C & P Haulage v Middleton [1983] 1 WLR 1461

In that case, C rented a garage from D on a six-month tenancy. C had incurred expenditure installing equipment in the garage. Under the terms of the tenancy, the equipment was deemed to form part of D’s property on the expiry of the term. With 10 weeks of the tenancy remaining, D repudiated the agreement. C claimed as damages the cost of the equipment. The court rejected C’s claim.

‘It is not the function of the courts where there is a breach of contract knowingly, as this would be the case, to put a plaintiff in a better financial position than if the contract had been properly performed.’ (Ackner LJ)

The awards in Mason and McRae appear to take no account of the position in which C would have been had the contract been performed. Instead, the damages seem to place C back into its pre-contractual position. But this will not always be the outcome of an award of damages for wasted expenditure.

Anglia Television v Reed [1972] 1 QB 60

C engaged D to star in a film but D repudiated the contract shortly before filming was due to commence. C abandoned the film as it was unable to find a replacement for D. C could not show what profit it would have made from the film had it been made. The Court of Appeal held that C could recover its wasted expenditure.

The basis of the awards in these cases was considered in some depth by Teare J in his judgment in Omak v Mamola.

Omak Maritime Ltd v Mamola Challenger Shipping Co [2010] EWHC 2026 (Comm)

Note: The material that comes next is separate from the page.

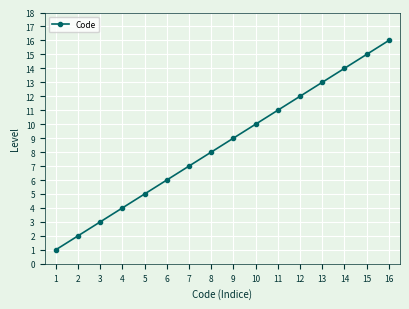

What is the value of the 11th point from the left?

11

C agreed to charter its vessel to D for five years at daily hire of $13,700 but D repudiated the charter within a matter of weeks. Having accepted the repudiation as bringing the charterparty to an end, C secured alternative employment for the vessel at rates substantially higher rates, such that it earned or stood to earn an extra $7,500 per day for the balance of the original five-year term. In its action against D, C claimed as damages a sum in excess of $675,000 being the expenditure incurred in undertaking certain modifications to the vessel prior to delivery, expenditure it claimed was wasted as result of D’s repudiation. The arbitral tribunal held that, notwithstanding that C had not suffered any net loss, it was entitled to damages for its wasted expenditure, which it assessed at $85,000.

Teare J allowed D’s appeal. Any award of damages had to take account of the additional hire earned by C. To award as damages C’s wasted expenditure without taking account of the additional hire received after termination would place it in a better position than if the contract had been performed.

Yam Seng Pte Ltd v International Trade Corporation Ltd [2013] EWHC 111 (QB)

D granted to C exclusive rights to sell certain Manchester United-branded fragrances in certain, mostly duty-free, markets around the world. A little over a year later, C terminated the agreement in response to what it said was D’s repudiation of the contract. Leggatt J held that D was in breach of two implied terms, namely (i) that D would not knowingly provide C with false information on which C was likely to rely, and (ii) that D would not approve a retail price for a product lower than the duty-free price agreed with C. Leggatt J further held that C could recover in damages its net expenditure incurred in performing the agreement.